Dataset records:
^^^^
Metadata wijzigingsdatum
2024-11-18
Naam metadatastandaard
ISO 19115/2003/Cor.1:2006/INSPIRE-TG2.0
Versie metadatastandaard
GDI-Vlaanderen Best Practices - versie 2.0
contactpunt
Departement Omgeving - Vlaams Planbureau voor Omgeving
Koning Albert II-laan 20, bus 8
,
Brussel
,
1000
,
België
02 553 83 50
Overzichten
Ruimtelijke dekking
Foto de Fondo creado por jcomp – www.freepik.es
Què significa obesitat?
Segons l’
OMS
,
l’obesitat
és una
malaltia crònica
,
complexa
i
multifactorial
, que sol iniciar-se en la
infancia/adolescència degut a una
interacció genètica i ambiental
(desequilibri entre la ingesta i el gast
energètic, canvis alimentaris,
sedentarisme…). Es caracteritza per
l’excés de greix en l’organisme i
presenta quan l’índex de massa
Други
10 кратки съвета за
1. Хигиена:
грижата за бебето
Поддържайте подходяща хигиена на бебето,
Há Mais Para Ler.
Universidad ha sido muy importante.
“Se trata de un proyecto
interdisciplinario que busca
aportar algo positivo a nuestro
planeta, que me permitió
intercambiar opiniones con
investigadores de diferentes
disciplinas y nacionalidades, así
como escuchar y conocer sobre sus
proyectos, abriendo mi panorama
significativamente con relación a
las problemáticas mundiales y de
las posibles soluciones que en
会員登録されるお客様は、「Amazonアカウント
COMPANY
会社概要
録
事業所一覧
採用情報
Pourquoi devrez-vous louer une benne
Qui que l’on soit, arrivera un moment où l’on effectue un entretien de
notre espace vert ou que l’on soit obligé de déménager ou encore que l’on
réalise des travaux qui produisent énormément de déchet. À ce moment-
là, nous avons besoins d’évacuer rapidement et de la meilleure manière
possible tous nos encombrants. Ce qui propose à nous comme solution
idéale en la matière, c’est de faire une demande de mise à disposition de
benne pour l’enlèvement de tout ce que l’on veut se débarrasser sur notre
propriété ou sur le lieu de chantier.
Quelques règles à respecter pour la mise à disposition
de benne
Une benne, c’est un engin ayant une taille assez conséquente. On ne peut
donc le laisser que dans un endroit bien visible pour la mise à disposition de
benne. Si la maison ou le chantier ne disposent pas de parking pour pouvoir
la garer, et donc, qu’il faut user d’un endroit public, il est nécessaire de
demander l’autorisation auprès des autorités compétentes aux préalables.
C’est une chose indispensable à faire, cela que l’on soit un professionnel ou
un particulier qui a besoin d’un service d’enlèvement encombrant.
^^^^
(ACTION ITEM): Out of the data above, set down the lines from the one with "sedentarisme…). Es caracteritza per" to the one with "idéale en la", both included, exactly as written and with no additions.

(EXERCISE RESULT):
sedentarisme…). Es caracteritza per
l’excés de greix en l’organisme i
presenta quan l’índex de massa
Други
10 кратки съвета за
1. Хигиена:
грижата за бебето
Поддържайте подходяща хигиена на бебето,
Há Mais Para Ler.
Universidad ha sido muy importante.
“Se trata de un proyecto
interdisciplinario que busca
aportar algo positivo a nuestro
planeta, que me permitió
intercambiar opiniones con
investigadores de diferentes
disciplinas y nacionalidades, así
como escuchar y conocer sobre sus
proyectos, abriendo mi panorama
significativamente con relación a
las problemáticas mundiales y de
las posibles soluciones que en
会員登録されるお客様は、「Amazonアカウント
COMPANY
会社概要
録
事業所一覧
採用情報
Pourquoi devrez-vous louer une benne
Qui que l’on soit, arrivera un moment où l’on effectue un entretien de
notre espace vert ou que l’on soit obligé de déménager ou encore que l’on
réalise des travaux qui produisent énormément de déchet. À ce moment-
là, nous avons besoins d’évacuer rapidement et de la meilleure manière
possible tous nos encombrants. Ce qui propose à nous comme solution
idéale en la matière, c’est de faire une demande de mise à disposition de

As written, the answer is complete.